-- start --
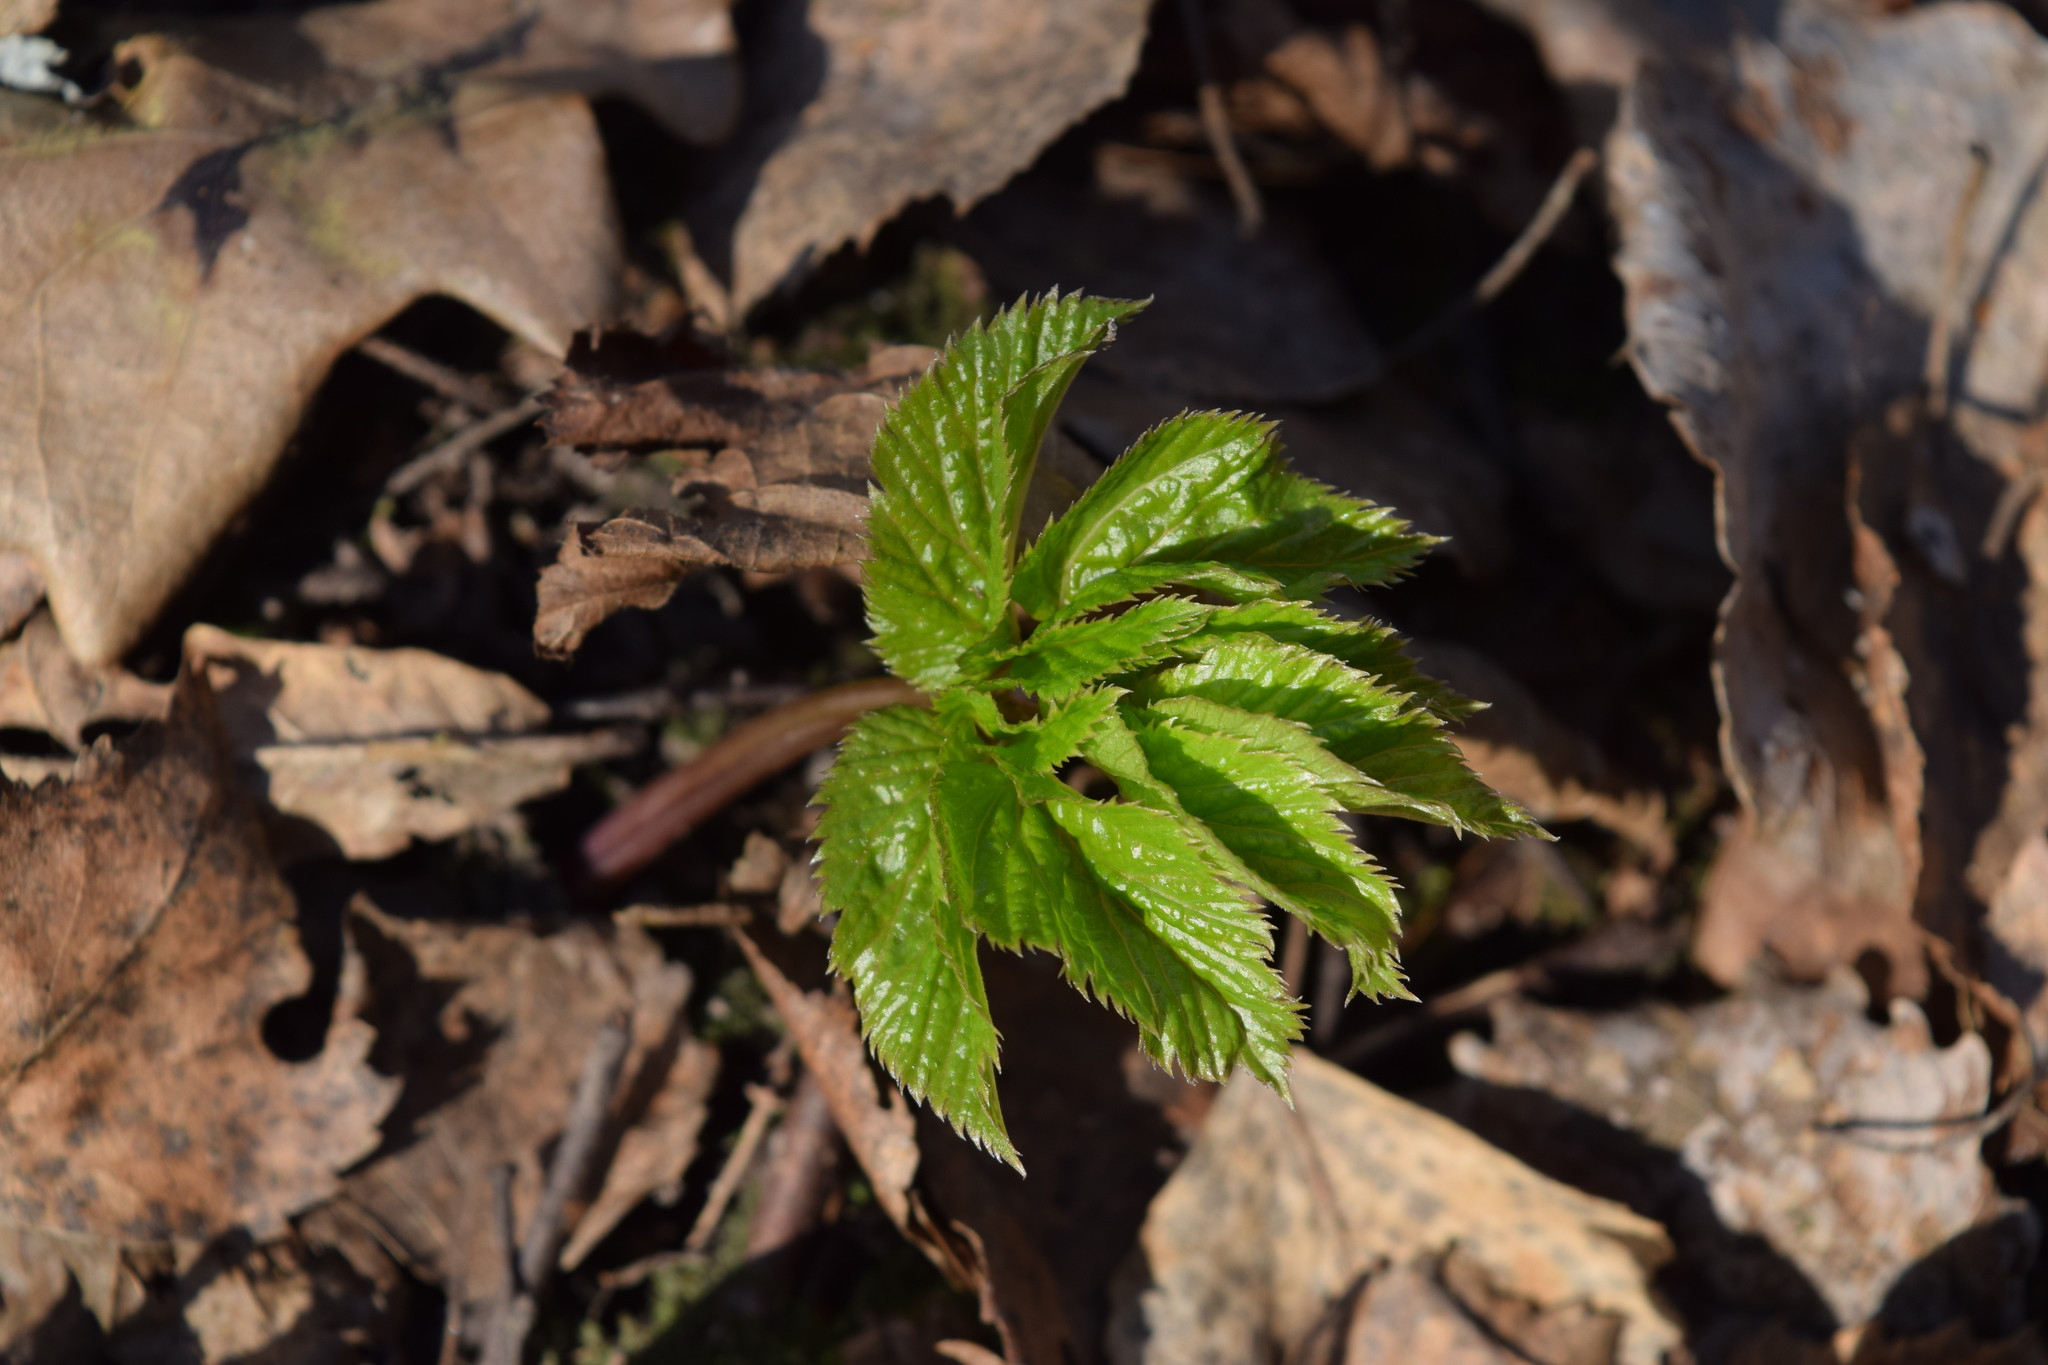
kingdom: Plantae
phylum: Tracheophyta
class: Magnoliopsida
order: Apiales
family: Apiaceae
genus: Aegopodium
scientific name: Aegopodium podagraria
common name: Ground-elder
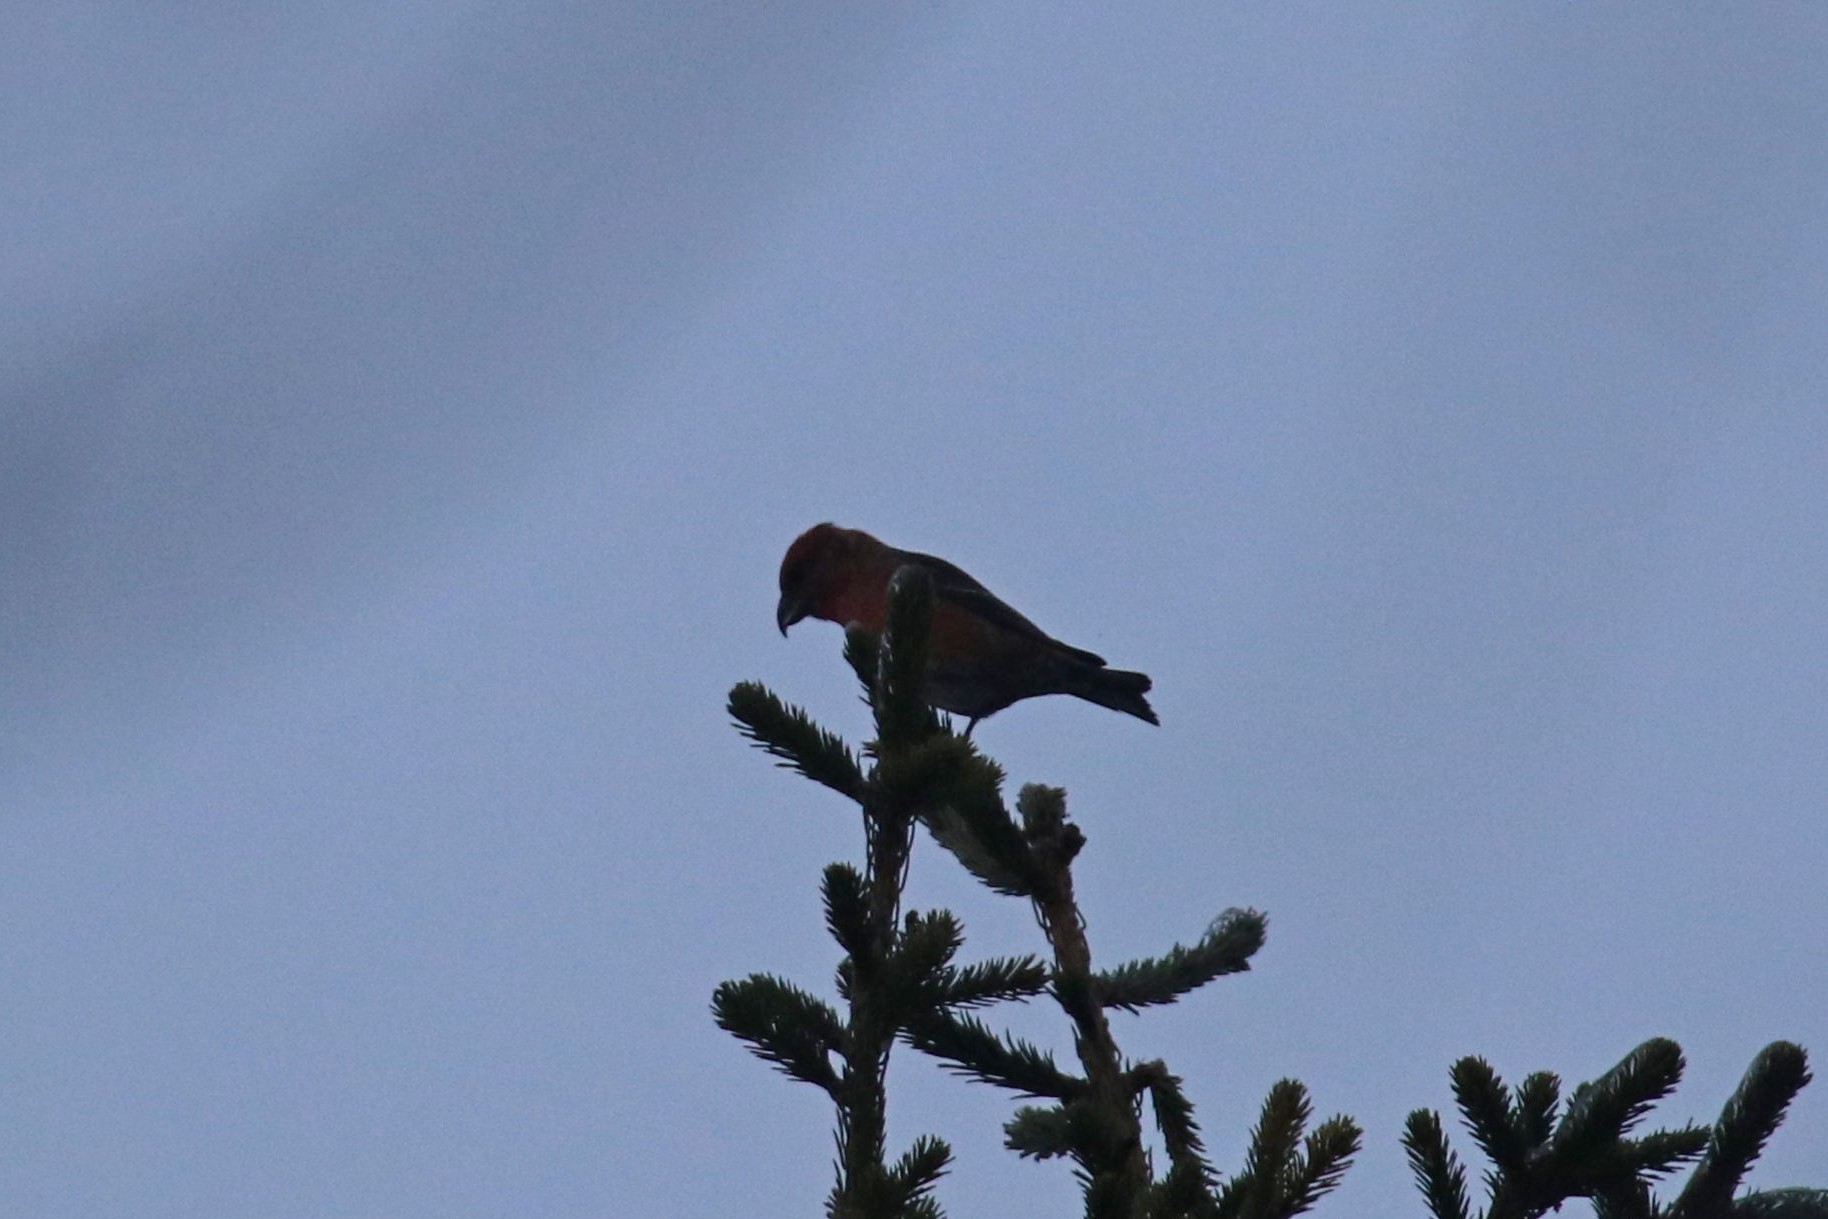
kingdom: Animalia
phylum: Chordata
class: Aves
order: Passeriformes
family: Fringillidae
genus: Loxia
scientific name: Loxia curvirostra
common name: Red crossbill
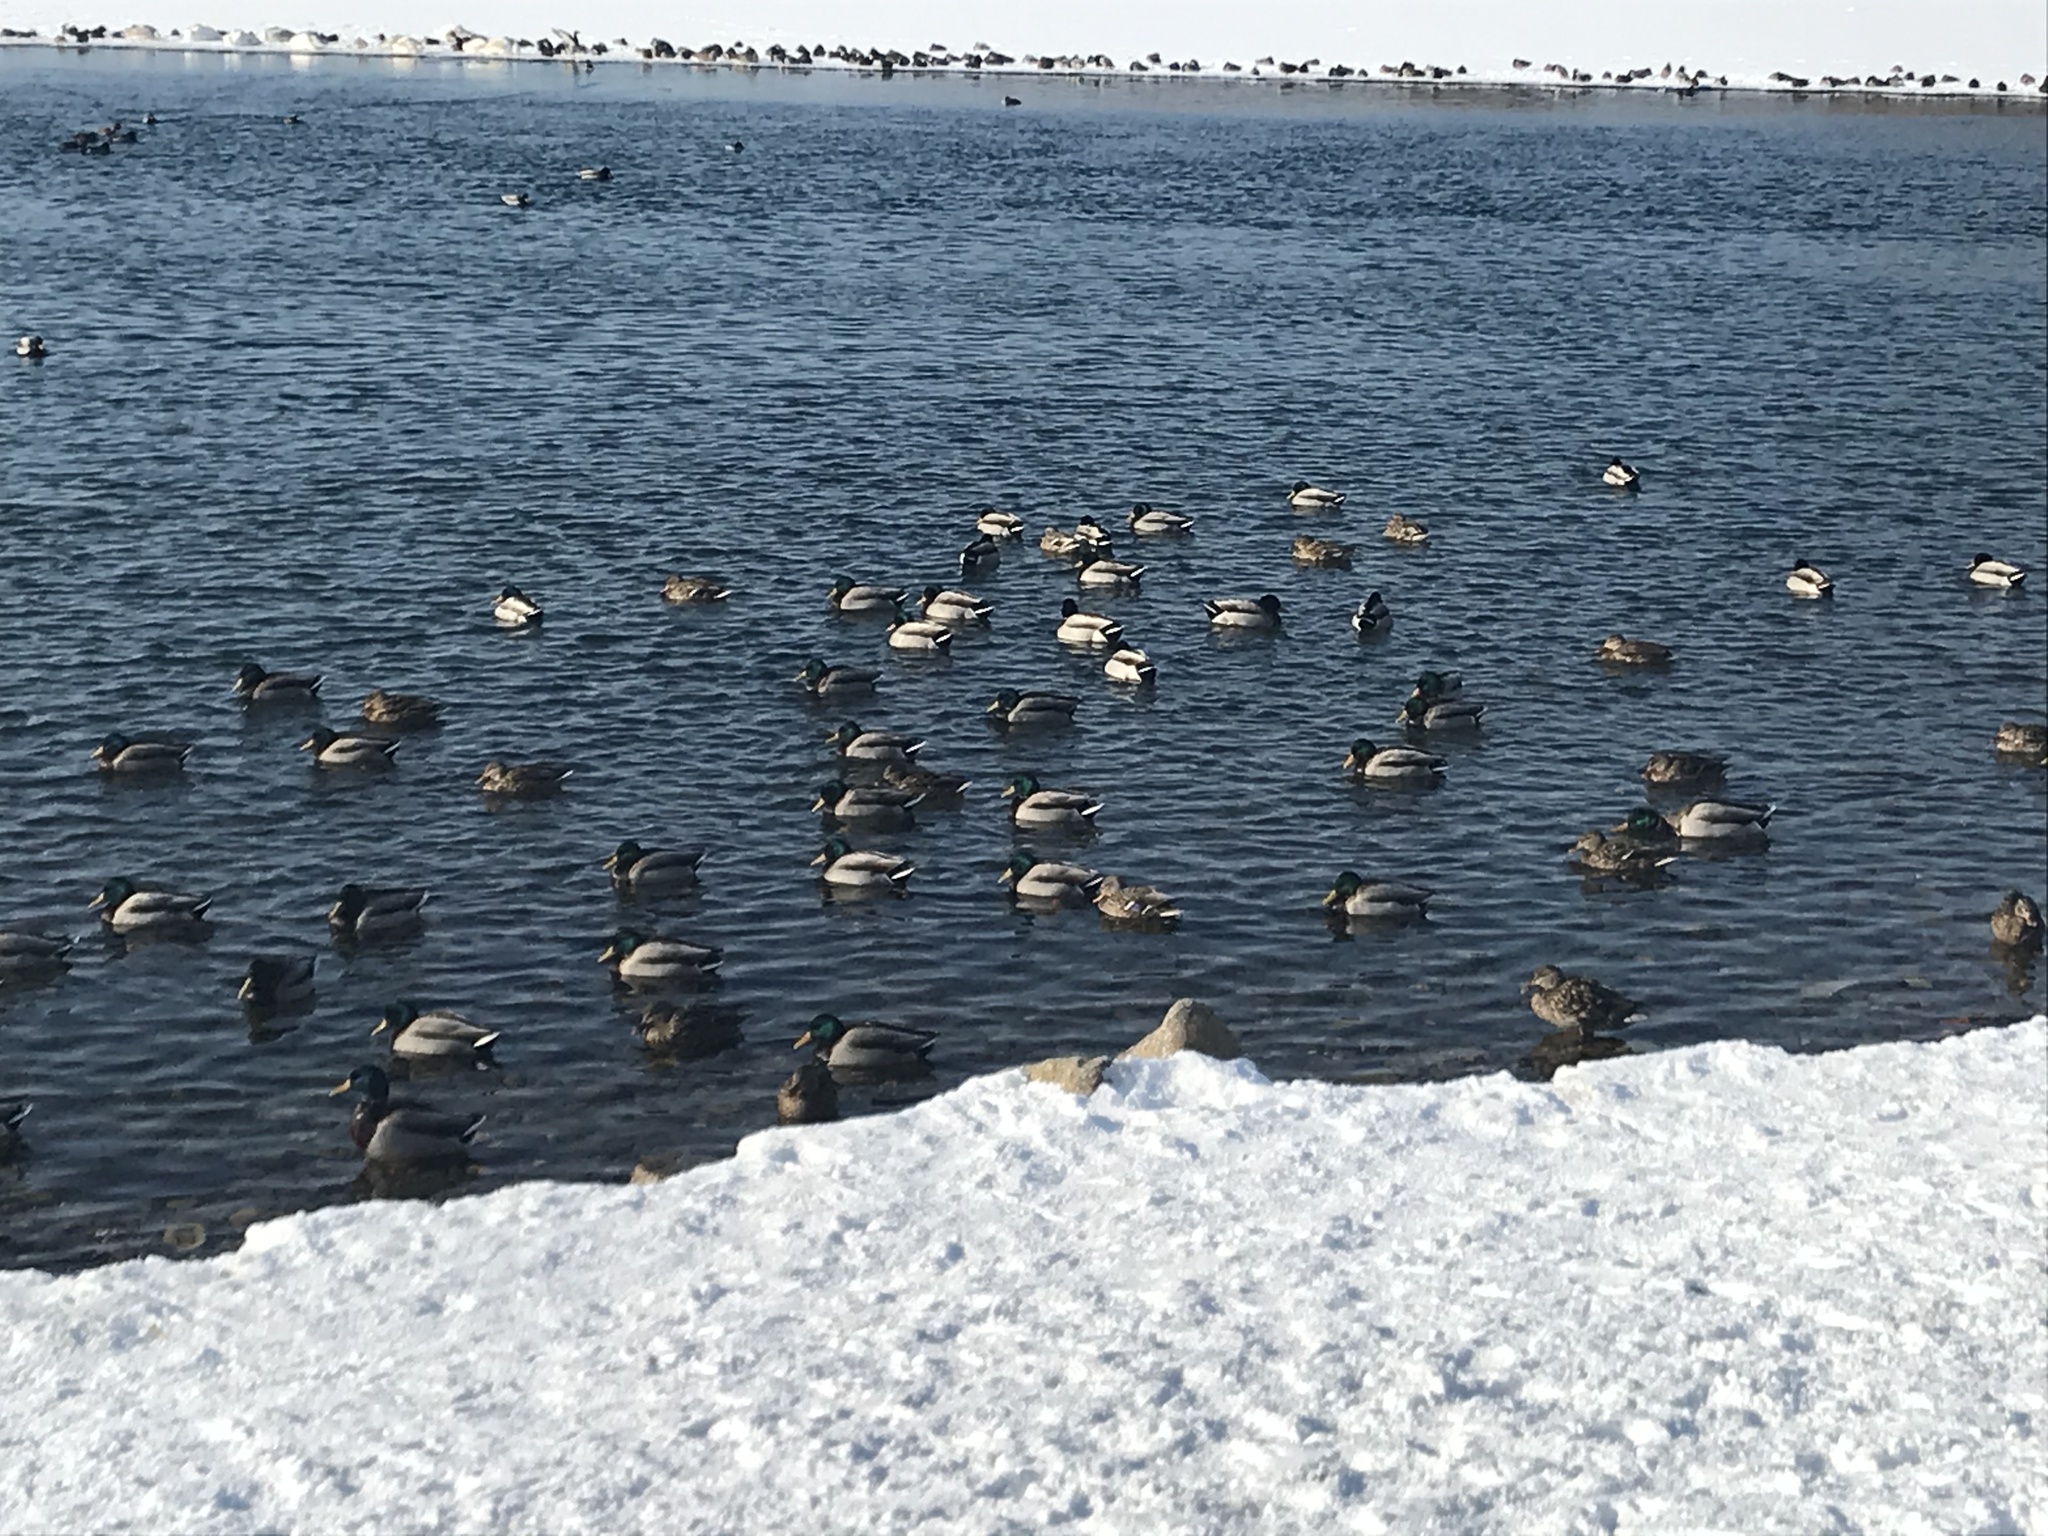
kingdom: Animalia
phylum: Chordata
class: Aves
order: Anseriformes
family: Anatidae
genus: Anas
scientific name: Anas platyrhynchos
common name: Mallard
-- end --
Could you copy, word for word, the lines of the material from the one containing "genus: Loxia" through the last line, inclusive? Leave the pictures out.

▶ [THE OUTPUT]
genus: Loxia
scientific name: Loxia curvirostra
common name: Red crossbill
kingdom: Animalia
phylum: Chordata
class: Aves
order: Anseriformes
family: Anatidae
genus: Anas
scientific name: Anas platyrhynchos
common name: Mallard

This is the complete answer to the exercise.